• _TASK PROMPT_: All of the data should be copied exactly, with the pictures left out.

Saved data entries:
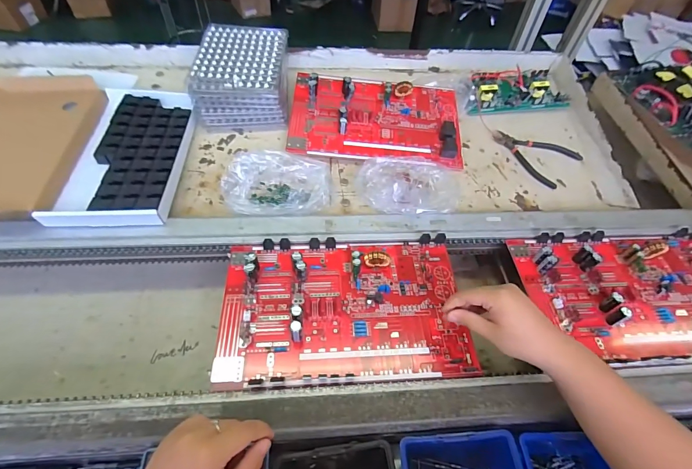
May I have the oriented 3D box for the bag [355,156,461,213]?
[{"bbox_3d":[0.102,-0.082,0.569,0.162,0.063,0.127,-12,51,-12],"label":"bag"}]

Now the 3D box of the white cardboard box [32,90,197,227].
[{"bbox_3d":[-0.354,-0.146,0.580,0.170,0.037,0.312,-2,50,-4],"label":"white cardboard box"}]

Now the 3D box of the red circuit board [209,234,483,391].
[{"bbox_3d":[-0.003,0.086,0.456,0.314,0.041,0.196,-2,50,-4],"label":"red circuit board"}]

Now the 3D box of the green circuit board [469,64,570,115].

• _ANSWER AREA_:
May I have the oriented 3D box for the bag [355,156,461,213]?
[{"bbox_3d":[0.102,-0.082,0.569,0.162,0.063,0.127,-12,51,-12],"label":"bag"}]

Now the 3D box of the white cardboard box [32,90,197,227].
[{"bbox_3d":[-0.354,-0.146,0.580,0.170,0.037,0.312,-2,50,-4],"label":"white cardboard box"}]

Now the 3D box of the red circuit board [209,234,483,391].
[{"bbox_3d":[-0.003,0.086,0.456,0.314,0.041,0.196,-2,50,-4],"label":"red circuit board"}]

Now the 3D box of the green circuit board [469,64,570,115].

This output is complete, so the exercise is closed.